From the entries, copy each line that includes "сантехники".

=== Records for this exercise ===

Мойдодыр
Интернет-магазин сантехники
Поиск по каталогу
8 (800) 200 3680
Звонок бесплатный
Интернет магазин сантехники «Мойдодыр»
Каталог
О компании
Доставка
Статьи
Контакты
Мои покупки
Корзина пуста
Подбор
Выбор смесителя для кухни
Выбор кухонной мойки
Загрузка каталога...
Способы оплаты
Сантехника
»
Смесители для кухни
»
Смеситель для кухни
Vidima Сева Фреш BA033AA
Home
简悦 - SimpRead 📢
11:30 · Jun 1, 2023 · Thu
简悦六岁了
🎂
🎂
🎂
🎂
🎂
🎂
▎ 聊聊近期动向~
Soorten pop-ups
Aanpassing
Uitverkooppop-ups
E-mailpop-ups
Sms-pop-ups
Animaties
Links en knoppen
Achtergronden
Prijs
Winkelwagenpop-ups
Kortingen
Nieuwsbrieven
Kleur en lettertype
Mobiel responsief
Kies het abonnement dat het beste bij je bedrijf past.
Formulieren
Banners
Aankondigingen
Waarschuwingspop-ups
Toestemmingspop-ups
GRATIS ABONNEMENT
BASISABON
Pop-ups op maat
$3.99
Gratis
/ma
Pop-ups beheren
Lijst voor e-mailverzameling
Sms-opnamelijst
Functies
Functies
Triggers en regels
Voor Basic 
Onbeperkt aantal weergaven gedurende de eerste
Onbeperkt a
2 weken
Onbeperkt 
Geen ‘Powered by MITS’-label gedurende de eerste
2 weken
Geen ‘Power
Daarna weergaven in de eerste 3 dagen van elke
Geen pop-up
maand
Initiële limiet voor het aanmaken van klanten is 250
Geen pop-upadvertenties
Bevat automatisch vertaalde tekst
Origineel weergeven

===

● Response to this task
Интернет-магазин сантехники
Интернет магазин сантехники «Мойдодыр»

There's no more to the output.